The International Monetary Fund (IMF) has revised its forecast for Thai gross domestic product (GDP) growth upward in 2024, based on robust private consumption gains and improving external demand.
The country’s economy is projected to grow 2.7% this year and 3.6% next year, amid a highly uncertain global environment, the IMF said on Wednesday.
The 2024 forecast is up from 3.2% predicted in mid-October, attributed to gains in external demand and solid growth in private consumption, the IMF said in a statement after a staff visit between Oct 24 and Nov 7.
Headline inflation is estimated to average 1.3% in 2023 because of continued measures to keep energy prices low and further improvements in global supply chains.

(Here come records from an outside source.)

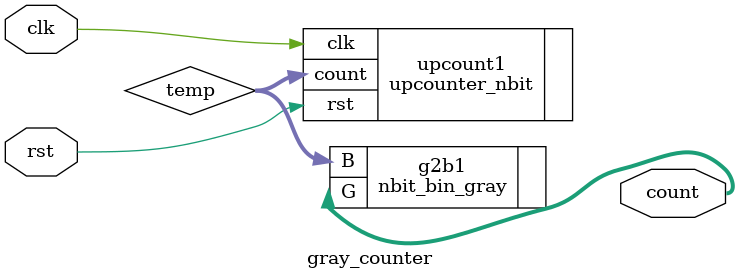
<source format=v>
module gray_counter #(parameter n=4)
(	input clk,rst,
	output [n-1:0]count);

wire [n-1:0]temp;
upcounter_nbit upcount1 (.clk(clk),.rst(rst),.count(temp));
nbit_bin_gray g2b1 (.B(temp),.G(count));

endmodule 
</source>
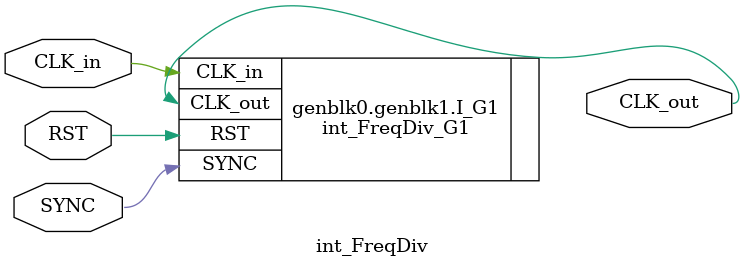
<source format=v>
/***********************************************
Module Name:   int_FreqDiv
Feature:       Integer frequency division
               Coder:         Garfield
Organization:  XXXX Group, Department of Architecture
------------------------------------------------------
Input ports:   CLK_in, 1bit clock
               RST, 1 bit, reset
               SYNC, 1 bit, synchronization flag,
                     CLK_out forced a positive edge after it's posedge
Output Ports:  CLK_out, Divided Clock
------------------------------------------------------
History:
02-05-2016: First Version by Garfield
02-05-2016: First verified by int_FreqDiv_test  ISE/Modelsim
***********************************************/
module  int_FreqDiv #(parameter DIV = 2)
//DIV: factor for frequency division
 ( 
    input CLK_in, RST, SYNC,
    output CLK_out
  );
//Definition for Variables in the module

//Load other module(s)
generate
begin
    if ( DIV <= 1)
    //No division at all
    begin
        assign CLK_out = RST && CLK_in;
    end
    else
    begin
        int_FreqDiv_G1 #(.DIV(DIV)) I_G1(.CLK_in(CLK_in), .RST(RST), .SYNC(SYNC), .CLK_out(CLK_out));
    end
end
endgenerate

//Logic   
endmodule
</source>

Given the uptick in growth next year, headline inflation is expected to increase slightly to 1.6%, said the global lender.
Continued normalisation of macroeconomic policies in the near term will help rebuild fiscal buffers and ensure financial stability, said the IMF.
Starting in fiscal 2025, a gradual medium-term fiscal consolidation supported by enhanced revenue mobilisation and improved spending efficiency should create room for needed investment in infrastructure and skills, while keeping public debt on a declining path, it added.
The successful formation of the new government, it observed, offers an opportunity to implement “decisive and comprehensive reforms” to boost productivity and support sustained and inclusive growth, said the organisation.
The country’s neutral monetary policy stance is appropriate, but the Bank of Thailand should stand ready to tighten its monetary stance if inflationary risks from external shocks or domestic policies materialise, the IMF said.
The central bank should monitor financial stability risks as vulnerabilities may arise from sharp swings in real interest rates, said the fund.
The IMF welcomes the central bank’s plans to introduce new measures to address high household debt, specifically responsible lending guidelines, while assisting those with persistent debt issues.
It recommends proactive debt restructuring combined with the new measures to contain the country’s swelling household debt problem.